Facial bone brown tumours - primary hyperparathyroidism

Case contributed by Doaa Khedr Mohamed Khedr
Diagnosis certain

Presentation

The patient presented with progressive facial disfigurement with a history of partial right maxillectomy 15 years ago.

Patient Data

Age: 55 years
Gender: Female

Few well-defined expansile multi-locular osteolytic lesions with cortical expansion and focal areas of interruption are seen affecting both mandibular rami, right maxilla, and left anterior ethmoidal bones. There is no associated periosteal reaction, calcification, or extra-osseous soft tissue component. They show no significant enhancement.

The left anterior ethmoidal sinus lesion is seen extending to the left compartment of the frontal sinus.

Diffuse altered density of the scanned bone, showing mixed sclerotic and lytic density. Osteolytic lesion is seen in the body of C2 and C3 vertebrae

Mild mucosal thickening of the left maxillary sinus.

Mucosal thickening associated with hyperdense foci is seen partially filling the right sphenoidal sinus.. impressive of chronic sinusitis

Pathology

Trucut biopsy from right maxillary sinus suspicious mass.

Microscopic Examination: Sections prepared reveal fibrous stroma containing clusters of giant cells together with haemosiderin & extravasated RBCs. Snips of skin & muscle were detected.

Diagnosis: Giant cell containing reactive lesion consistent with giant cell reparative granuloma. Correlation with clinical, radiological & laboratory data for the possibility of hyperparathyroidism.

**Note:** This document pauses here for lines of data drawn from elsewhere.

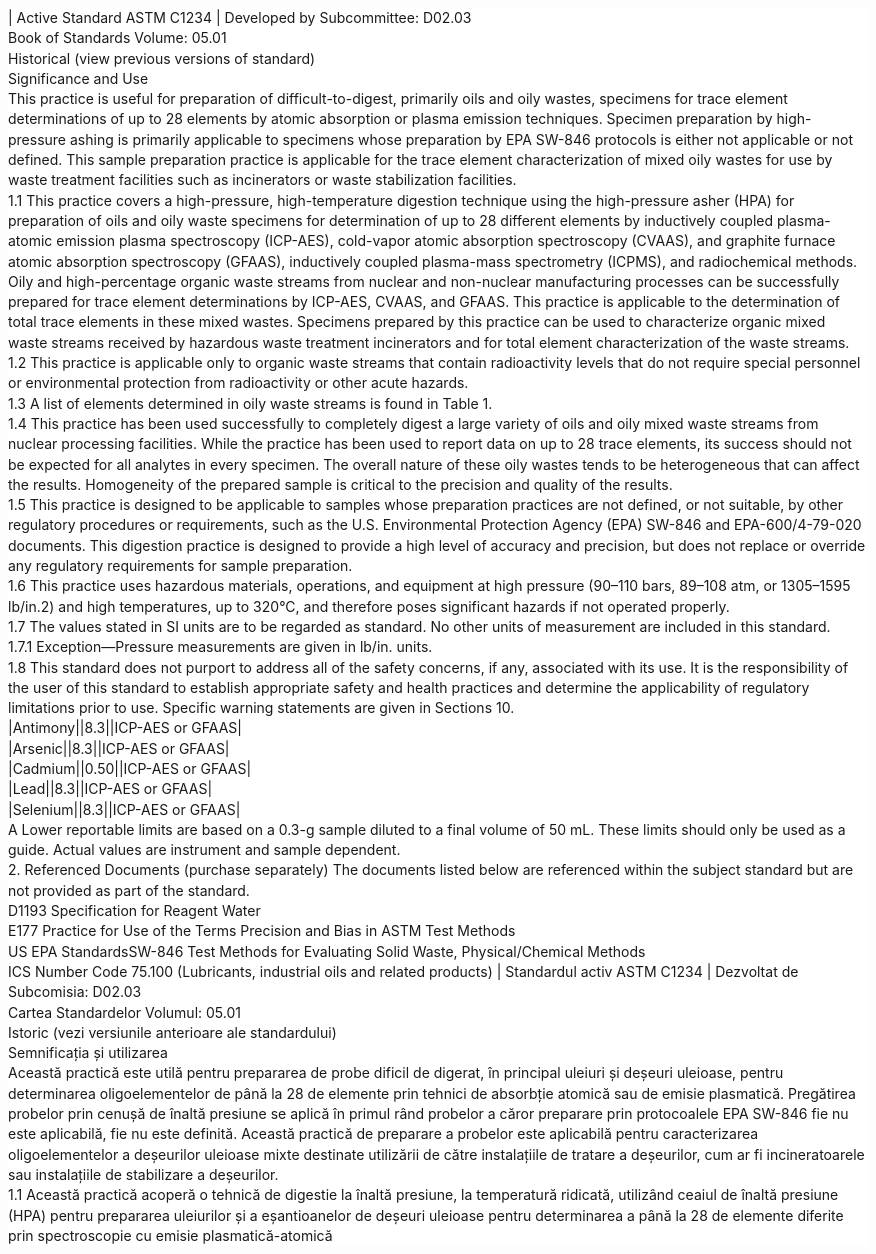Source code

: | Active Standard ASTM C1234 &#124; Developed by Subcommittee: D02.03<br/>Book of Standards Volume: 05.01<br/>Historical (view previous versions of standard)<br/>Significance and Use<br/>This practice is useful for preparation of difficult-to-digest, primarily oils and oily wastes, specimens for trace element determinations of up to 28 elements by atomic absorption or plasma emission techniques. Specimen preparation by high-pressure ashing is primarily applicable to specimens whose preparation by EPA SW-846 protocols is either not applicable or not defined. This sample preparation practice is applicable for the trace element characterization of mixed oily wastes for use by waste treatment facilities such as incinerators or waste stabilization facilities.<br/>1.1 This practice covers a high-pressure, high-temperature digestion technique using the high-pressure asher (HPA) for preparation of oils and oily waste specimens for determination of up to 28 different elements by inductively coupled plasma-atomic emission plasma spectroscopy (ICP-AES), cold-vapor atomic absorption spectroscopy (CVAAS), and graphite furnace atomic absorption spectroscopy (GFAAS), inductively coupled plasma-mass spectrometry (ICPMS), and radiochemical methods. Oily and high-percentage organic waste streams from nuclear and non-nuclear manufacturing processes can be successfully prepared for trace element determinations by ICP-AES, CVAAS, and GFAAS. This practice is applicable to the determination of total trace elements in these mixed wastes. Specimens prepared by this practice can be used to characterize organic mixed waste streams received by hazardous waste treatment incinerators and for total element characterization of the waste streams.<br/>1.2 This practice is applicable only to organic waste streams that contain radioactivity levels that do not require special personnel or environmental protection from radioactivity or other acute hazards.<br/>1.3 A list of elements determined in oily waste streams is found in Table 1.<br/>1.4 This practice has been used successfully to completely digest a large variety of oils and oily mixed waste streams from nuclear processing facilities. While the practice has been used to report data on up to 28 trace elements, its success should not be expected for all analytes in every specimen. The overall nature of these oily wastes tends to be heterogeneous that can affect the results. Homogeneity of the prepared sample is critical to the precision and quality of the results.<br/>1.5 This practice is designed to be applicable to samples whose preparation practices are not defined, or not suitable, by other regulatory procedures or requirements, such as the U.S. Environmental Protection Agency (EPA) SW-846 and EPA-600/4-79-020 documents. This digestion practice is designed to provide a high level of accuracy and precision, but does not replace or override any regulatory requirements for sample preparation.<br/>1.6 This practice uses hazardous materials, operations, and equipment at high pressure (90–110 bars, 89–108 atm, or 1305–1595 lb/in.2) and high temperatures, up to 320°C, and therefore poses significant hazards if not operated properly.<br/>1.7 The values stated in SI units are to be regarded as standard. No other units of measurement are included in this standard.<br/>1.7.1 Exception—Pressure measurements are given in lb/in. units.<br/>1.8 This standard does not purport to address all of the safety concerns, if any, associated with its use. It is the responsibility of the user of this standard to establish appropriate safety and health practices and determine the applicability of regulatory limitations prior to use. Specific warning statements are given in Sections 10.<br/>&#124;Antimony&#124;&#124;8.3&#124;&#124;ICP-AES or GFAAS&#124;<br/>&#124;Arsenic&#124;&#124;8.3&#124;&#124;ICP-AES or GFAAS&#124;<br/>&#124;Cadmium&#124;&#124;0.50&#124;&#124;ICP-AES or GFAAS&#124;<br/>&#124;Lead&#124;&#124;8.3&#124;&#124;ICP-AES or GFAAS&#124;<br/>&#124;Selenium&#124;&#124;8.3&#124;&#124;ICP-AES or GFAAS&#124;<br/>A Lower reportable limits are based on a 0.3-g sample diluted to a final volume of 50 mL. These limits should only be used as a guide. Actual values are instrument and sample dependent.<br/>2. Referenced Documents (purchase separately) The documents listed below are referenced within the subject standard but are not provided as part of the standard.<br/>D1193 Specification for Reagent Water<br/>E177 Practice for Use of the Terms Precision and Bias in ASTM Test Methods<br/>US EPA StandardsSW-846 Test Methods for Evaluating Solid Waste, Physical/Chemical Methods<br/>ICS Number Code 75.100 (Lubricants, industrial oils and related products) | Standardul activ ASTM C1234 &#124; Dezvoltat de Subcomisia: D02.03<br/>Cartea Standardelor Volumul: 05.01<br/>Istoric (vezi versiunile anterioare ale standardului)<br/>Semnificația și utilizarea<br/>Această practică este utilă pentru prepararea de probe dificil de digerat, în principal uleiuri și deșeuri uleioase, pentru determinarea oligoelementelor de până la 28 de elemente prin tehnici de absorbție atomică sau de emisie plasmatică. Pregătirea probelor prin cenușă de înaltă presiune se aplică în primul rând probelor a căror preparare prin protocoalele EPA SW-846 fie nu este aplicabilă, fie nu este definită. Această practică de preparare a probelor este aplicabilă pentru caracterizarea oligoelementelor a deșeurilor uleioase mixte destinate utilizării de către instalațiile de tratare a deșeurilor, cum ar fi incineratoarele sau instalațiile de stabilizare a deșeurilor.<br/>1.1 Această practică acoperă o tehnică de digestie la înaltă presiune, la temperatură ridicată, utilizând ceaiul de înaltă presiune (HPA) pentru prepararea uleiurilor și a eșantioanelor de deșeuri uleioase pentru determinarea a până la 28 de elemente diferite prin spectroscopie cu emisie plasmatică-atomică
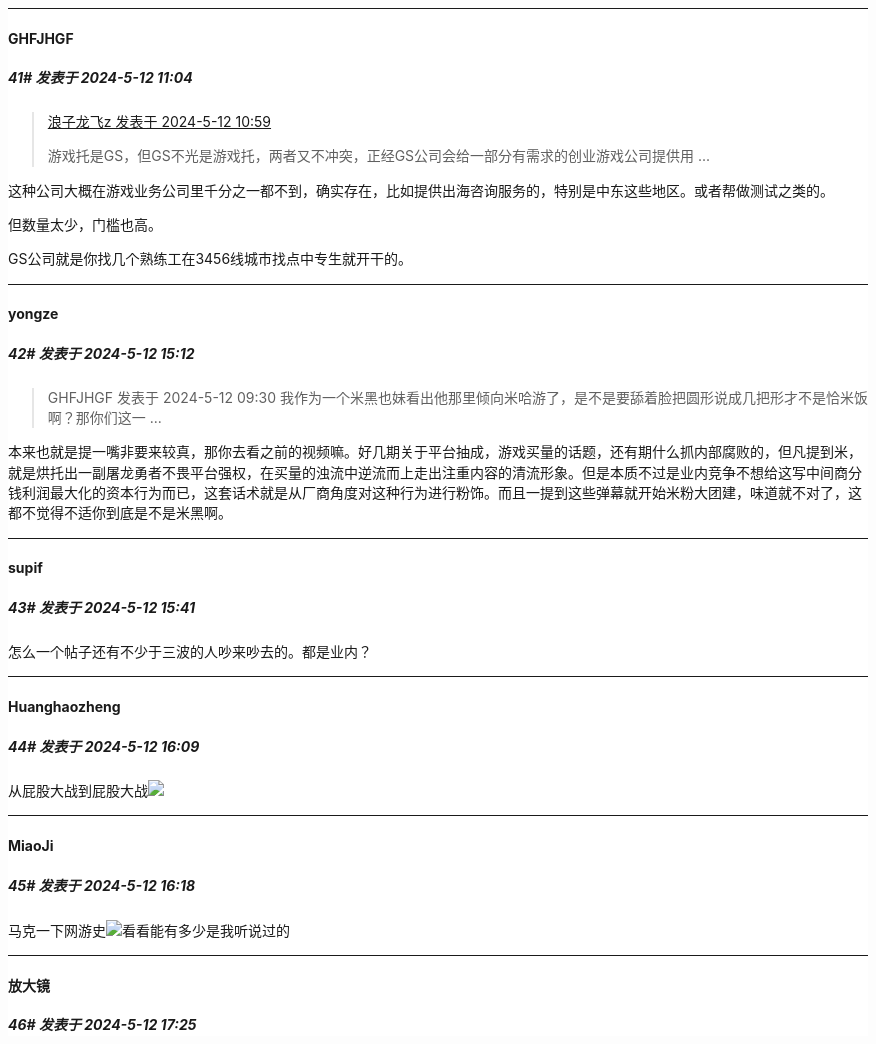 
*****

####  GHFJHGF  
##### 41#       发表于 2024-5-12 11:04

<blockquote><a href="httphttps://bbs.saraba1st.com/2b/forum.php?mod=redirect&amp;goto=findpost&amp;pid=64893501&amp;ptid=2183407" target="_blank">浪子龙飞z 发表于 2024-5-12 10:59</a>

游戏托是GS，但GS不光是游戏托，两者又不冲突，正经GS公司会给一部分有需求的创业游戏公司提供用 ...</blockquote>
这种公司大概在游戏业务公司里千分之一都不到，确实存在，比如提供出海咨询服务的，特别是中东这些地区。或者帮做测试之类的。

但数量太少，门槛也高。

GS公司就是你找几个熟练工在3456线城市找点中专生就开干的。


*****

####  yongze  
##### 42#       发表于 2024-5-12 15:12

<blockquote>GHFJHGF 发表于 2024-5-12 09:30
我作为一个米黑也妹看出他那里倾向米哈游了，是不是要舔着脸把圆形说成几把形才不是恰米饭啊？那你们这一 ...</blockquote>
本来也就是提一嘴非要来较真，那你去看之前的视频嘛。好几期关于平台抽成，游戏买量的话题，还有期什么抓内部腐败的，但凡提到米，就是烘托出一副屠龙勇者不畏平台强权，在买量的浊流中逆流而上走出注重内容的清流形象。但是本质不过是业内竞争不想给这写中间商分钱利润最大化的资本行为而已，这套话术就是从厂商角度对这种行为进行粉饰。而且一提到这些弹幕就开始米粉大团建，味道就不对了，这都不觉得不适你到底是不是米黑啊。


*****

####  supif  
##### 43#       发表于 2024-5-12 15:41

怎么一个帖子还有不少于三波的人吵来吵去的。都是业内？


*****

####  Huanghaozheng  
##### 44#       发表于 2024-5-12 16:09

从屁股大战到屁股大战<img src="https://static.saraba1st.com/image/smiley/face2017/067.png" referrerpolicy="no-referrer">


*****

####  MiaoJi  
##### 45#       发表于 2024-5-12 16:18

马克一下网游史<img src="https://static.saraba1st.com/image/smiley/face2017/037.png" referrerpolicy="no-referrer">看看能有多少是我听说过的


*****

####  放大镜  
##### 46#       发表于 2024-5-12 17:25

Dr Shaimaa Mohamed Ebrahim, Pathology Department, Mansoura Faculty of Medicine.

Case Discussion

The serum parathormone of the patient was 796.7 Pg/mL. The patient had neck scintigraphy that revealed right parathyroid uptake. She underwent complete surgical resection and histopathological confirmation of parathyroid adenoma.

Sections prepared revealed well-circumscribed nodule with thin fibrous capsule formed mainly of nodules of clear cells with well-defined cell borders and rounded nuclei with no atypia or pleomorphism. Final diagnosis: parathyroid adenoma (clear cell type).

The main radiological sign of hyperparathyroidism is bone resorption with diffuse osteopenia.

Considering the patient's age, the first differential diagnosis of this case was metastasis followed by other lytic bone lesions causes.